A crime is planned for March 17 in Arizona, when a taco truck will descend upon Tucson. But instead of tacos, this truck will serve free books.
This is the truck of the librotraficantes -- book traffickers. A group of activists and artists supporting civil rights, education and freedom of expression, they will smuggle banned books back into the Tucson Unified School District.
Their menu consists of books once taught in Tucson's Mexican American Studies (MAS) program. No longer. On January 10, Arizona State Superintendent of Public Instruction John Huppenthal -- long opposed to ethnic studies -- decreed MAS a violation of Arizona HB 2281 and suspended it indefinitely.
Passed contemporaneously with the state's draconian immigration policy, this law prohibits Arizona school districts and charter schools from offering classes that "promote the overthrow of the United States government," "promote resentment toward a race or class of people," "are designed primarily for pupils of a particular ethnic group," or "advocate ethnic solidarity instead of the treatment of pupils as individuals."
Advocates of MAS point out that it supplements curricula that overlook and even denigrate the historical and cultural contributions of Mexican Americans. In doing so, these programs engaged and motivated Tucson students -- 60 percent of whom claim Mexican American heritage -- and therefore increased academic performance across subject areas.
Opponents of MAS, however, seem to see these very demographics -- Mexican Americans themselves -- as the problem. To them, MAS programs are for Mexican Americans only.
This shows a fundamental ignorance about the history, content, and purpose of ethnic studies programs, many of which were underwritten by white philanthropic organizations in order to promote racial tolerance in the Civil Rights era, divorcing them from any radical origins.
Even more insidiously, this implies that there is nothing non-Mexican Americans can learn from these classes -- and by extension, that there is nothing whites can learn from people of color.
While it may be uncommon for white students to enroll in MAS courses, this is not the fault of the field. When whites choose not to learn from these classes, it tells us something significant about what kind of knowledge -- and whose knowledge -- is considered valuable, authoritative, and unbiased. The knowledge produced and disseminated in MAS is considered inessential -- optional when worth knowing at all.
But this knowledge is not ancillary; it is necessary. A 2011 research review (PDF) sponsored by the National Education Association confirms that ethnic studies positively impacts white students as well as students of color, socially and academically, by introducing new perspectives and engendering higher level thinking.
White students of ethnic studies can learn more than tolerance or a vague appreciation for platitudinous multiculturalism. They are transformed on deeply personal levels.
One of my former students was so moved by Sandra Cisneros' novel Caramelo that she used its metaphor of an heirloom rebozo -- a woven shawl -- to understand her own experience. A mother, survivor of domestic violence, and returning student, she mobilized this image to bring together the interrelated threads of her own life. Arizona's legislation assumes ethnic studies are divisive, but her affiliation with Cisneros' text suggests the opposite.

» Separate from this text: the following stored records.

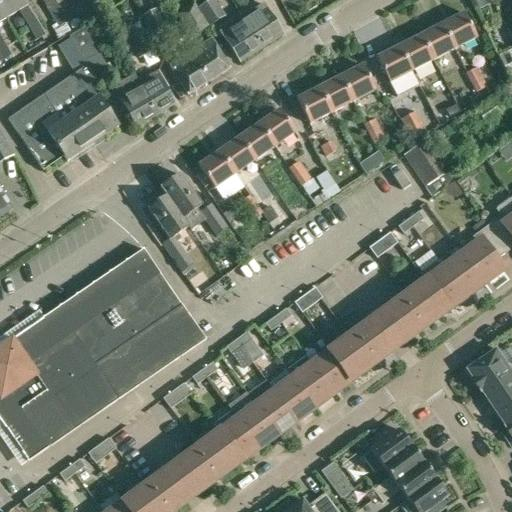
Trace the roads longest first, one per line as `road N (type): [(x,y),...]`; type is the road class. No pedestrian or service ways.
road 1 (residential): [(0,255),(377,0)]
road 2 (residential): [(236,511),(419,380)]
road 3 (residential): [(508,511),(419,380)]
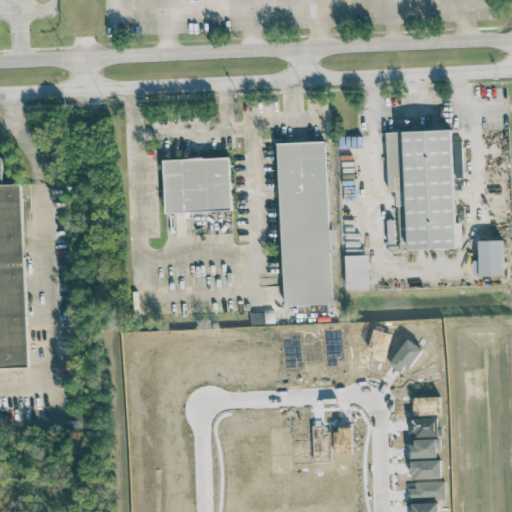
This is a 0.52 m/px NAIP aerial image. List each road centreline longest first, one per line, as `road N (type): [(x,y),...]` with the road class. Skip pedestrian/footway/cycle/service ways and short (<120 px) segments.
road 1 (secondary): [(511,42),(0,64)]
road 2 (secondary): [(0,96),(511,74)]
road 3 (residential): [(379,511),(376,417),(359,400),(205,410),(203,511)]
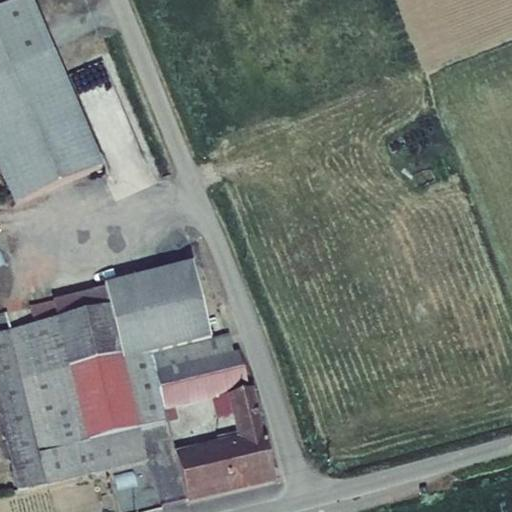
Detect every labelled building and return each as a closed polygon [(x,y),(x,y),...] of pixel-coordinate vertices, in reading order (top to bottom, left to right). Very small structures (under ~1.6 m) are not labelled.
[(34,0),(17,0),(0,7),(0,167),(15,203),(104,167),(34,0)] [(157,389),(243,367),(238,352),(234,352),(229,335),(210,340),(191,262),(102,284),(103,288),(29,306),(33,324),(0,332),(0,422),(18,491),(145,462),(140,430),(166,423),(163,411),(157,389)] [(211,399),(226,395),(249,389),(243,367),(157,389),(163,411),(175,408),(211,399)] [(249,389),(226,395),(231,415),(236,436),(174,452),(186,502),(274,482),(253,388),(249,389)] [(226,395),(211,399),(216,419),(231,415),(226,395)] [(163,411),(166,423),(178,420),(175,408),(163,411)]
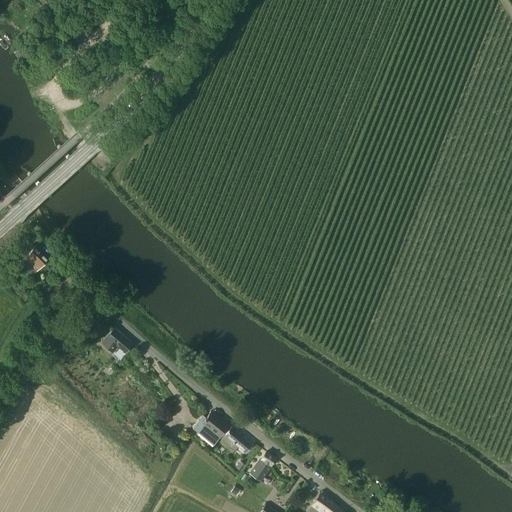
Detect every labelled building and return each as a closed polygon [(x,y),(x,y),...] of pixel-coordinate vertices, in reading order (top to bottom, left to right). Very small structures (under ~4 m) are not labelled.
[(56,150),(64,158),(67,156),(59,147),(56,150)] [(65,160),(79,175),(80,175),(82,173),(82,172),(68,157),(67,157),(65,159),(65,160)] [(27,176),(34,185),(37,183),(30,174),(27,176)] [(36,186),(49,202),(50,203),(52,200),(52,199),(38,184),(36,185),(36,186)] [(48,260),(35,247),(24,258),(25,259),(21,264),(27,269),(26,270),(32,276),(48,260)] [(114,327),(102,341),(113,351),(121,358),(133,344),(114,327)] [(202,414),(197,421),(192,427),(213,444),(228,425),(211,411),(206,417),(202,414)] [(251,444),(231,427),(225,434),(219,441),(233,453),(239,445),(246,451),(251,444)] [(266,451),(250,472),(260,479),(276,458),(266,451)] [(346,511),(320,492),(306,510),(308,511),(346,511)] [(259,511),(277,511),(265,503),(259,511)]
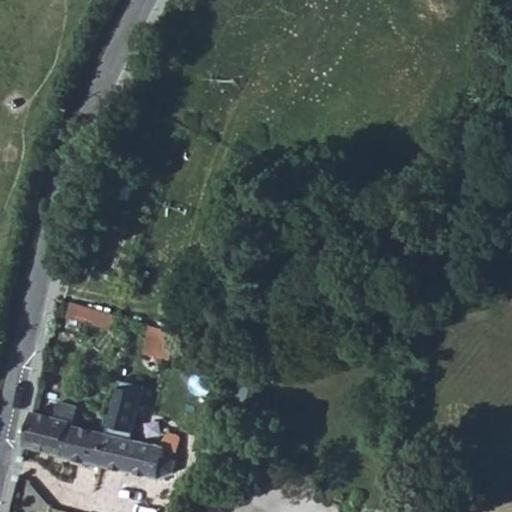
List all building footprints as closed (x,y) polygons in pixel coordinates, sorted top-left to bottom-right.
[(187,228),(196,190),(178,186),(169,223),(187,228)] [(120,316),(72,303),(69,317),(117,331),(120,316)] [(173,331),(153,325),(147,355),(166,360),(173,331)] [(244,374),(272,380),(276,361),(248,355),(244,374)] [(161,445),(73,425),(74,423),(76,423),(81,408),(63,402),(60,403),(57,417),(35,412),(27,446),(66,456),(86,461),(108,466),(126,470),(161,478),(163,469),(167,450),(179,453),(182,442),(181,439),(180,436),(178,435),(174,434),(170,434),(167,436),(163,442),(161,445)] [(179,453),(167,450),(163,469),(174,472),(179,453)]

I remember when, as a college freshman, I read Gloria Anzaldúa's Borderlands for the first time. As a white student, I would have been unlikely to find this book without the interventions of ethnic studies, and it blew my mind.

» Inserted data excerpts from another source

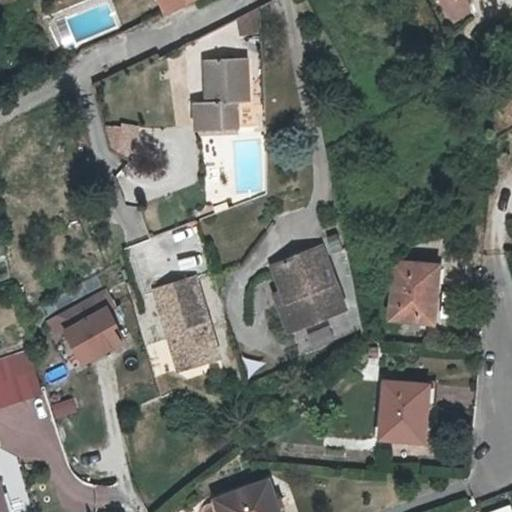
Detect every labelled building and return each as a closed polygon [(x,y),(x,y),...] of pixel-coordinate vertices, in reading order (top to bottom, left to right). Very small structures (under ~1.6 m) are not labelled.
[(172,0),(179,15),(209,0),(208,0),(172,0)] [(212,101),(200,101),(200,129),(242,128),(240,100),(239,79),(253,78),(251,56),(210,58),(212,101)] [(239,79),(240,100),(254,100),(253,78),(239,79)] [(117,147),(138,157),(145,125),(128,121),(127,126),(112,123),(117,147)] [(281,288),(284,296),(276,299),(286,327),(344,307),(325,254),(343,248),(337,231),(317,238),(320,245),(271,263),(281,288)] [(440,267),(396,264),(391,318),(434,321),(440,267)] [(175,346),(187,343),(193,362),(219,355),(198,276),(159,287),(175,346)] [(63,314),(88,359),(127,336),(111,307),(117,304),(109,288),(63,314)] [(284,296),(281,288),(273,291),(276,299),(284,296)] [(326,323),(308,328),(313,343),(331,337),(326,323)] [(181,366),(193,362),(187,343),(175,346),(181,366)] [(38,351),(0,360),(0,400),(47,388),(38,351)] [(429,385),(386,380),(381,434),(424,439),(429,385)] [(71,395),(49,402),(54,417),(76,411),(71,395)] [(14,511),(0,465),(0,511),(14,511)] [(280,511),(269,481),(216,501),(220,511),(280,511)]
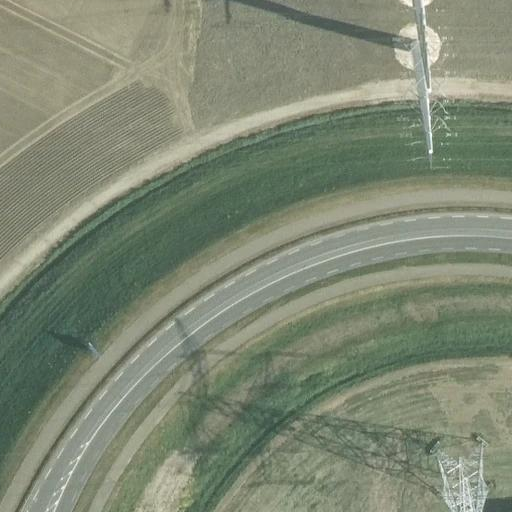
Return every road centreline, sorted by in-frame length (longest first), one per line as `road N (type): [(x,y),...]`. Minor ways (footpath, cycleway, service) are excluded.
road 1 (track): [(511,88),(302,110),(224,139),(145,178),(0,297)]
road 2 (primary): [(56,511),(81,458),(133,393),(219,315),(345,251),(420,236),(511,238)]
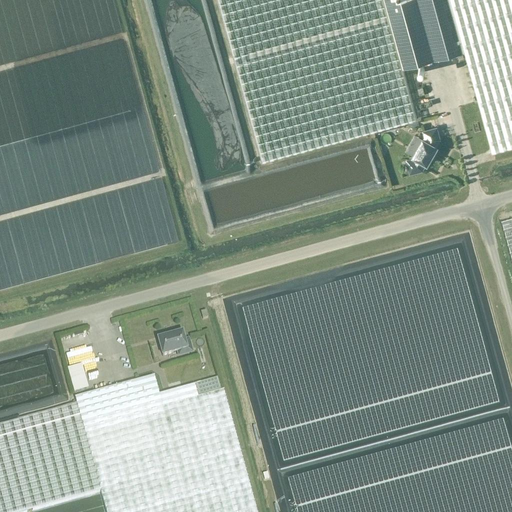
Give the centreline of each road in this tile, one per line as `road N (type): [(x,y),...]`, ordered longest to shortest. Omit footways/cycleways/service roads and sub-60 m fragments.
road 1 (unclassified): [(479,205),(0,336)]
road 2 (unclassified): [(511,322),(479,205)]
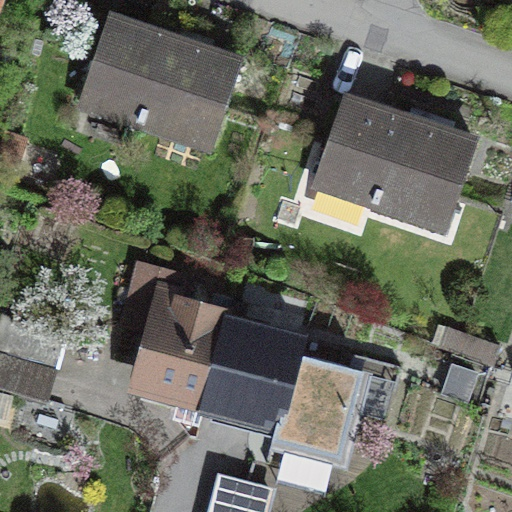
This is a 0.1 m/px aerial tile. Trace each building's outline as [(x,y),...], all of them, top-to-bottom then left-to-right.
[(81,102),(210,146),(239,61),(111,17),(81,102)] [(314,184),(445,228),(474,140),(344,96),(314,184)] [(180,280),(137,268),(122,324),(159,334),(145,385),(205,402),(228,319),(230,309),(175,295),(180,280)] [(0,385),(45,399),(63,340),(2,315),(0,324),(0,385)] [(304,340),(228,319),(205,402),(276,421),(272,437),(339,455),(362,370),(301,353),(304,340)] [(500,346),(444,326),(437,345),(493,365),(500,346)] [(260,511),(263,501),(225,491),(218,511),(260,511)]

Anzaldúa's autobiographical writing on the U.S.-Mexico borderlands did more than help me learn about South Texas. It also helped me reflect upon my hometown, Detroit -- a city of storied borders like 8 Mile Road, where redlining and restrictive covenants severed blacks and whites, the city and the suburbs, crushing poverty and vast wealth.
In Detroit, the busiest border crossing to Canada, the SUVs of la migra -- the border patrol -- comb the streets near the Ambassador Bridge abutting the city's vibrant Mexican American neighborhood, thus leading easily to racial profiling and civil rights violations.

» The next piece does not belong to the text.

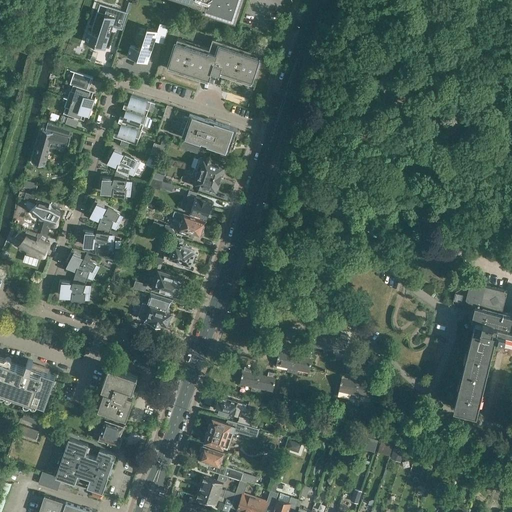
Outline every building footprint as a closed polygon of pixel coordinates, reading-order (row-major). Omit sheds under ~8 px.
[(235,21),(241,0),(188,0),(207,6),(205,11),(235,21)] [(84,41),(105,48),(116,17),(120,18),(123,9),(111,5),(108,14),(105,13),(98,34),(88,31),(84,41)] [(163,42),(169,25),(160,22),(157,30),(148,27),(141,48),(130,44),(127,55),(148,62),(155,40),(163,42)] [(252,83),(261,53),(253,50),(252,53),(237,48),(237,45),(213,37),(209,48),(201,45),(201,48),(185,43),(186,40),(177,38),(167,68),(176,71),(177,68),(192,73),(192,76),(200,79),(203,71),(211,74),(212,70),(228,76),(228,73),(244,78),(243,81),(252,83)] [(79,83),(90,87),(92,80),(81,76),(81,77),(76,75),(74,81),(79,83)] [(70,90),(67,98),(92,107),(96,96),(95,98),(92,97),(94,91),(73,84),(71,90),(70,90)] [(125,101),(123,107),(126,109),(146,116),(151,101),(131,94),(129,102),(125,101)] [(63,112),(78,117),(84,119),(86,113),(89,114),(88,117),(89,117),(92,107),(67,98),(65,106),(66,106),(63,112)] [(146,116),(126,109),(124,116),(120,115),(118,122),(122,123),(121,123),(142,130),(146,116)] [(59,114),(51,112),(49,119),(57,121),(59,114)] [(64,113),(61,119),(76,125),(79,119),(64,113)] [(184,115),(180,130),(183,131),(182,136),(229,152),(237,129),(215,121),(215,122),(189,114),(188,117),(184,115)] [(43,130),(34,163),(45,166),(51,146),(49,146),(51,141),(68,146),(72,129),(48,123),(45,130),(43,130)] [(142,130),(121,123),(119,131),(115,129),(113,136),(122,139),(120,144),(128,146),(129,141),(137,144),(142,130)] [(180,147),(197,153),(200,147),(182,141),(180,147)] [(154,142),(151,153),(161,156),(165,146),(154,142)] [(122,151),(113,146),(107,156),(110,157),(109,161),(118,165),(115,172),(128,176),(129,171),(133,173),(139,162),(121,152),(122,151)] [(198,158),(194,168),(220,177),(225,165),(213,160),(211,158),(210,156),(208,157),(202,155),(202,157),(201,157),(198,158)] [(220,177),(194,168),(192,173),(198,175),(195,182),(197,183),(197,185),(199,187),(202,186),(203,185),(216,189),(220,177)] [(128,176),(115,172),(113,179),(111,179),(111,177),(100,176),(99,187),(102,187),(102,191),(129,194),(131,181),(126,181),(128,176)] [(164,174),(155,172),(153,177),(162,180),(164,174)] [(152,177),(148,186),(160,189),(161,187),(172,191),(174,184),(152,177)] [(38,183),(25,180),(23,188),(36,191),(38,183)] [(212,201),(211,200),(196,195),(193,202),(188,200),(185,209),(207,217),(212,201)] [(105,204),(95,199),(90,210),(93,211),(91,214),(100,219),(98,226),(111,230),(112,225),(116,227),(122,215),(104,206),(105,204)] [(39,200),(31,209),(32,210),(32,209),(41,216),(40,218),(39,218),(39,219),(44,220),(40,233),(47,235),(51,224),(52,226),(54,227),(57,226),(58,223),(58,221),(58,220),(56,218),(58,215),(59,215),(62,209),(52,204),(52,203),(50,202),(49,203),(41,200),(39,200)] [(205,220),(174,210),(173,215),(175,219),(182,221),(180,227),(181,228),(180,231),(181,232),(186,234),(188,233),(189,231),(200,235),(201,232),(203,231),(203,228),(205,220)] [(154,221),(151,228),(172,235),(174,231),(172,228),(169,226),(169,225),(166,223),(165,225),(154,221)] [(111,230),(98,226),(96,233),(93,232),(94,230),(83,229),(82,241),(85,241),(84,244),(112,248),(114,235),(109,234),(111,230)] [(19,231),(13,238),(19,243),(19,244),(20,243),(28,250),(28,252),(27,252),(27,253),(32,254),(41,257),(43,257),(44,257),(45,255),(45,254),(44,252),(46,249),(49,243),(39,238),(39,237),(37,236),(37,237),(19,231)] [(166,245),(163,254),(177,259),(176,263),(184,265),(186,262),(190,263),(191,262),(191,263),(193,262),(195,258),(193,255),(195,250),(191,249),(192,247),(182,244),(184,239),(177,237),(176,242),(175,242),(173,248),(166,245)] [(77,269),(74,276),(87,280),(88,275),(92,277),(98,265),(80,256),(81,254),(72,249),(66,260),(69,261),(68,264),(77,269)] [(0,258),(0,266),(11,270),(15,255),(2,251),(0,258)] [(154,255),(152,260),(153,261),(162,264),(164,258),(154,255)] [(162,264),(153,261),(152,264),(158,266),(157,269),(159,269),(157,278),(151,276),(149,283),(155,285),(154,286),(173,292),(174,288),(181,290),(182,286),(185,285),(186,282),(185,280),(185,278),(172,273),(172,272),(167,271),(166,271),(160,270),(162,264)] [(87,280),(74,276),(72,283),(70,283),(70,281),(59,279),(58,291),(61,291),(61,295),(88,298),(90,285),(86,285),(87,280)] [(147,283),(135,279),(133,286),(145,290),(147,283)] [(470,281),(466,299),(472,305),(475,306),(472,318),(476,319),(454,406),(476,411),(495,335),(511,338),(511,314),(501,311),(507,290),(484,284),(478,279),(470,281)] [(172,317),(172,315),(172,314),(171,312),(172,311),(170,311),(174,299),(155,293),(151,304),(147,303),(144,311),(148,312),(148,314),(147,314),(145,319),(154,322),(157,321),(157,322),(158,323),(159,324),(160,324),(161,324),(164,323),(167,324),(169,320),(170,319),(171,318),(172,317)] [(315,332),(312,345),(324,347),(323,352),(328,353),(332,336),(323,334),(324,329),(317,327),(316,332),(315,332)] [(332,336),(328,353),(333,354),(334,349),(345,352),(348,339),(347,339),(348,335),(341,333),(340,337),(332,336)] [(279,351),(276,364),(287,366),(287,371),(291,372),(295,354),(287,353),(288,348),(280,347),(279,351)] [(295,354),(291,372),(296,373),(297,368),(309,371),(311,358),(312,353),(304,352),(303,356),(295,354)] [(5,357),(0,371),(0,389),(46,405),(57,375),(43,370),(45,366),(40,364),(39,366),(32,364),(34,360),(29,358),(26,364),(5,357)] [(139,374),(110,365),(102,387),(106,388),(99,408),(127,418),(135,396),(132,395),(139,374)] [(242,370),(239,383),(252,386),(251,390),(255,391),(258,373),(251,372),(252,366),(245,365),(243,370),(242,370)] [(258,373),(255,391),(261,392),(262,388),(272,390),(275,377),(274,377),(276,371),(268,370),(267,375),(258,373)] [(344,372),(343,377),(342,377),(339,390),(351,392),(350,397),(354,398),(358,380),(350,378),(351,374),(344,372)] [(358,380),(354,398),(360,399),(361,394),(371,396),(374,384),(374,383),(375,379),(367,377),(366,382),(358,380)] [(217,400),(215,408),(238,415),(240,407),(245,409),(247,403),(220,395),(218,400),(217,400)] [(42,420),(23,414),(22,418),(40,425),(42,420)] [(253,420),(239,415),(239,416),(238,421),(241,422),(252,425),(253,420)] [(212,416),(208,429),(231,437),(235,424),(212,416)] [(96,426),(92,437),(120,446),(123,438),(121,437),(125,426),(107,420),(104,428),(96,426)] [(241,422),(240,427),(244,428),(244,430),(250,432),(252,425),(241,422)] [(38,430),(20,424),(17,432),(35,439),(38,430)] [(231,437),(208,429),(204,440),(227,448),(231,437)] [(99,457),(85,452),(88,444),(70,438),(57,475),(75,481),(78,473),(92,477),(89,485),(104,491),(117,454),(102,449),(99,457)] [(302,443),(289,439),(286,448),(298,452),(302,443)] [(393,443),(380,439),(377,451),(390,455),(393,443)] [(198,457),(200,457),(211,461),(208,469),(219,473),(228,475),(254,484),(257,476),(224,465),(229,452),(203,443),(198,457)] [(405,447),(395,444),(392,452),(402,455),(405,447)] [(281,455),(275,453),(272,462),(278,465),(281,455)] [(62,477),(43,471),(39,483),(57,489),(62,477)] [(204,475),(201,484),(212,487),(212,489),(219,492),(217,498),(225,501),(227,497),(233,499),(235,492),(226,489),(225,489),(223,489),(224,488),(221,487),(223,481),(227,480),(228,475),(219,473),(217,479),(204,475)] [(245,511),(249,511),(255,496),(244,492),(247,482),(240,479),(231,506),(237,508),(236,509),(244,511),(245,511)] [(1,480),(0,483),(0,510),(2,511),(12,483),(1,480)] [(212,487),(201,484),(197,496),(216,502),(215,505),(229,510),(233,499),(227,497),(225,501),(217,498),(219,492),(212,489),(212,487)] [(310,487),(304,484),(300,495),(306,497),(310,487)] [(104,493),(92,488),(90,493),(103,498),(104,493)] [(255,496),(249,511),(270,511),(277,492),(270,489),(266,500),(255,496)] [(280,492),(278,498),(277,498),(272,511),(287,511),(290,511),(293,511),(298,498),(280,492)] [(97,511),(45,494),(39,511),(97,511)] [(359,498),(352,496),(349,506),(356,509),(359,498)]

But these borderlands do not only impact communities of color. They also make my experiences possible, and those of all white people.
One might dismiss such narratives as personal, as anecdotal. But that is the point. All perspectives are partial. It is only in bringing them together that a more accurate and nuanced story of our shared nation and world becomes possible. This may be a story best told from the borders, and it is a story ethnic studies collectively builds.
To have MAS in Tucson's public schools is to give institutional legitimacy to this knowledge. When the librotraficantes create a parody of smuggling and border crossing in the absence of MAS, they critique its illegitimacy and recognize the mere distribution of books is not enough. At the same time, they know the content of these texts is no less important than it was when it was sanctioned by the state.
As the fate of Tucson's MAS program lies within the slowly grinding gears of the court system, the protest-performance of the librotraficantes -- their call for direct action -- deserves the support of all who believe in justice.
I envision their arrival in Tucson: their silvery taco truck stops on street corners in the barrio, glistening in the desert sun. Queues of Mexican American students slip books into their bags like contraband. They gobble them like sustenance at kitchen tables, bus stops, and stay up too late in bed. They awaken with a new sense of purpose and framework for participation in national dialogue.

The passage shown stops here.